Municipal Services Director Zach Bier described the procurement and contract terms, including proposed hours (weekday evenings and weekend late hours), a 10-minute maximum wait-time standard measured through the vendor's app, a defined downtown base service area (the CRA boundaries plus key downtown destinations) and optional expansion points that the city may add by amendment. Bier said the pilot is intended to provide data for future adjustments: "This is a pilot program where staff is going to be collecting a significant amount of data," he told the council.

Bier and staff showed vehicle types proposed in the contract (GEM electric shuttles for downtown, electric sedans for the base area and an ADA-compliant van for accessibility calls) and said the vendor's app will manage trip requests and real-time service status. The contract includes a nominal $2 fee for some trips that staff said is intended to reduce unnecessary free trips and support headways and wait-time targets.

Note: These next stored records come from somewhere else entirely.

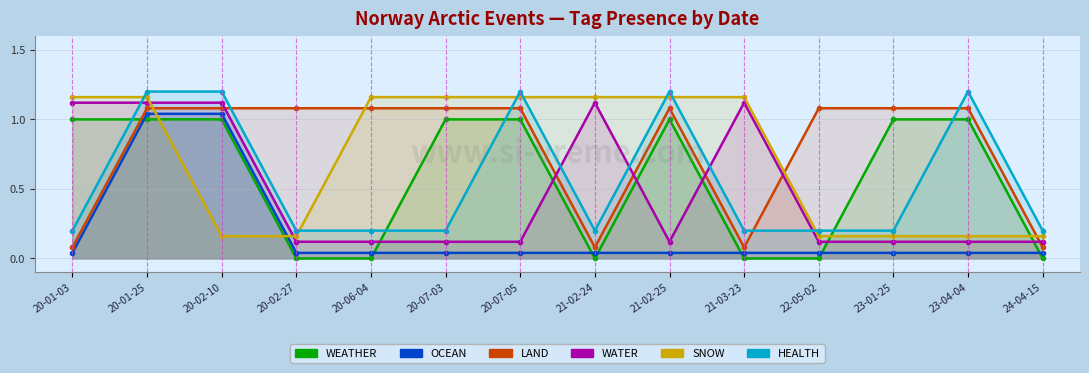

True or false: SNOW and OCEAN intersect in this chart.

True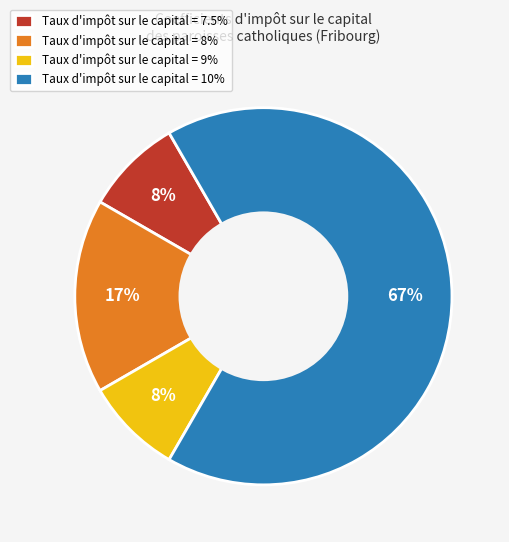

Count the number of slices in the pie.

4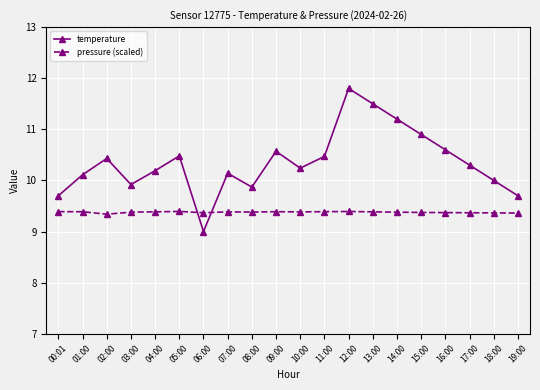

Rank the series by their maximum value, from highest to lowest.

temperature, pressure (scaled)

Council members asked several operational and financial questions. One member asked how revenue from the $2 fee would flow to the city; Bier said the fee primarily covers payment processing and administrative costs and that a marginal credit back to the city would be negotiated: "There would be a credit return to the city" from fare-share or ridership revenue, he said. Another member asked whether staff would have access to real-time data; Bier said staff would have access to vendor-collected data and dashboards.

Several council members and the public supported the pilot. Deputy Mayor Drucker praised the selection and urged a marketing push at launch: "One of the first questions I have is really about the marketing... when we release the first circuit ride ... they do a ribbon cutting," she said. Staff estimated service could begin within about six weeks after contract finalization.

The council approved the resolution authorizing the city manager to execute the contract; the pilot will be funded from CRA funds because trips originate or end within the downtown core. Staff said they will return with amendments if they recommend adding optional service areas or adjusting hours based on operational data.